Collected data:
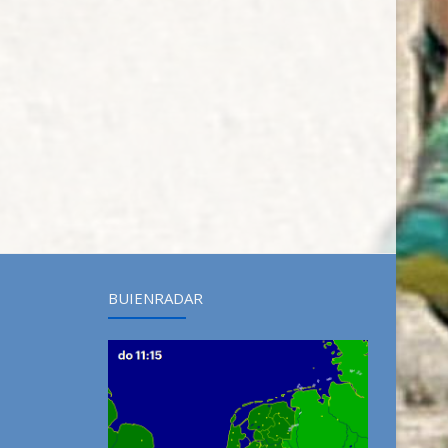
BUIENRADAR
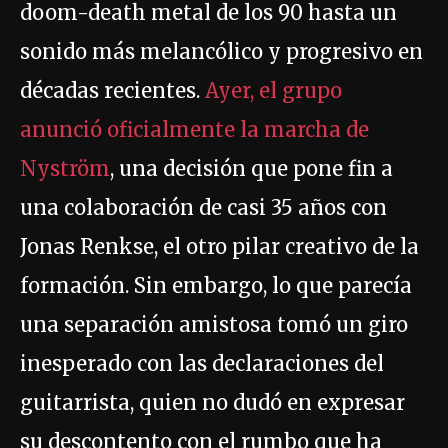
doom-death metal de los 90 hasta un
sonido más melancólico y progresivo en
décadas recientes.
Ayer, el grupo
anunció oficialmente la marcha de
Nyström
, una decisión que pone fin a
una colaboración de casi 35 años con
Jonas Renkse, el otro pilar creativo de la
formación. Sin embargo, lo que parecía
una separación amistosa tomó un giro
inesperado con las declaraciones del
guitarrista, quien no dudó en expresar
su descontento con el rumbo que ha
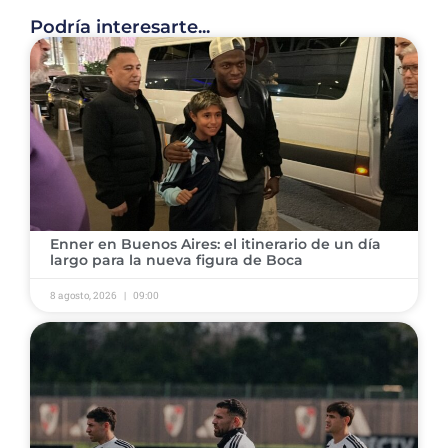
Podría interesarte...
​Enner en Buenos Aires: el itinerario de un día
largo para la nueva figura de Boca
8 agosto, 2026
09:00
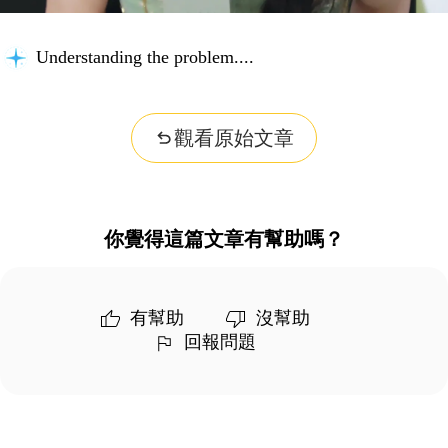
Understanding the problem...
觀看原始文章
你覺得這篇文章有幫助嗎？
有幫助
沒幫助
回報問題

§ WORK TASK:
Please repeat exactly the data above from its first line to the line that contains "guitarrista, quien no dudó en expresar", inclusive, and leave every picture out.

§ EXERCISE RESULT:
BUIENRADAR
doom-death metal de los 90 hasta un
sonido más melancólico y progresivo en
décadas recientes.
Ayer, el grupo
anunció oficialmente la marcha de
Nyström
, una decisión que pone fin a
una colaboración de casi 35 años con
Jonas Renkse, el otro pilar creativo de la
formación. Sin embargo, lo que parecía
una separación amistosa tomó un giro
inesperado con las declaraciones del
guitarrista, quien no dudó en expresar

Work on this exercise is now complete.